3 easy expert moves to tackle and prevent this high-risk compliance hot spot. A well-documented medical chart will provide the ammunition you need to fend off accusations. Documentation of medical necessity is what it all comes down to, says Steven Verno, NREMTP, CMBSI, compliance director for the Medical Association of Billers based in Las Vegas. To rule out a medical problem, a physician may need to order a number of diagnostic tests that turn out to be unnecessary. This is justified as long as the patient exhibited the proper signs and symptoms to warrant tests to determine the definitive diagnosis, Verno says. Arm against over-ordering charges with these simple steps: 1. Insist on adequate documentation. Never underestimate the importance of documentation, Verno says. Make sure your doctors know to document the signs and symptoms to support every service, test and procedure ordered. 2. Be a watchdog for your practice. Voice your concern if you discover services billed without adequate supporting documentation. A physician may be knowingly or unknowingly trying to bill for unjustified procedures. Either way, as a biller or coder, you are responsible for tactfully addressing the problem and seeing that it is resolved. Be sure to protect yourself from liability by documenting the actions you took to fix the problem. 3. Keep your cool if you're audited. Don't panic if your office receives "the letter" from Medicare requesting to see 25 specific medical records. This is how Medicare conducts its preliminary investigation for over-ordering. Remember that all sorts of factors can alter your ordering and prompt an audit. You're in the clear as long as the charts show adequate medical necessity for services rendered. Think over-ordering isn't something to take seriously? See Compliance News Update.
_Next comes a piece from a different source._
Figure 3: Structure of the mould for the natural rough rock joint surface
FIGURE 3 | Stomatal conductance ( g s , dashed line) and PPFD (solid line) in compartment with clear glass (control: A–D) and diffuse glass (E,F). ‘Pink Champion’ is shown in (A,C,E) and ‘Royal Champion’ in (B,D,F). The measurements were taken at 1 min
Attention, All Billers: Over-ordering certain diagnostic tests and other services can trigger an audit, but you won't have to worry if you know how to handle this compliance hot spot.
Over-ordering of certain tests and procedures is a high-liability risk because it's identifiable by computer audit, says Wayne J. Miller, attorney with the Compliance Law Group in Los Angeles. The HHS Office of the Inspector General or Medicare can easily identify numbers of ordered tests and procedures that exceed the normal range for your practice, says Miller, who spoke at a recent teleconference on guarding against biller liability.
Medicare creates a detailed profile of every provider showing the quantity of each service, test and procedure the practice orders during the year. Medicare is quick to investigate any time a practice bills for more than its yearly average of a certain service. Something as simple as a shift in your patient base and/or the number of specific services you report can therefore trigger an investigation.
Documentation Is Key
For example, a patient with chest pain and difficulty breathing enters an emergency department, so the doctor suspects heart trouble and orders an EKG and blood tests. After more tests, the doctor determines the patient has a gastric ulcer but no heart problems. Medicare may say the doctor was over-ordering, based on the final diagnosis, but the medical record will reveal that the tests were necessary because of the patient's signs and symptoms.
Typically, a physician suspected of over-ordering has no fraudulent intent, Verno says. Patient lawsuits often assert that the doctor should have done more tests, therefore providers walk a fine line by trying to cover all the bases yet not go to excess.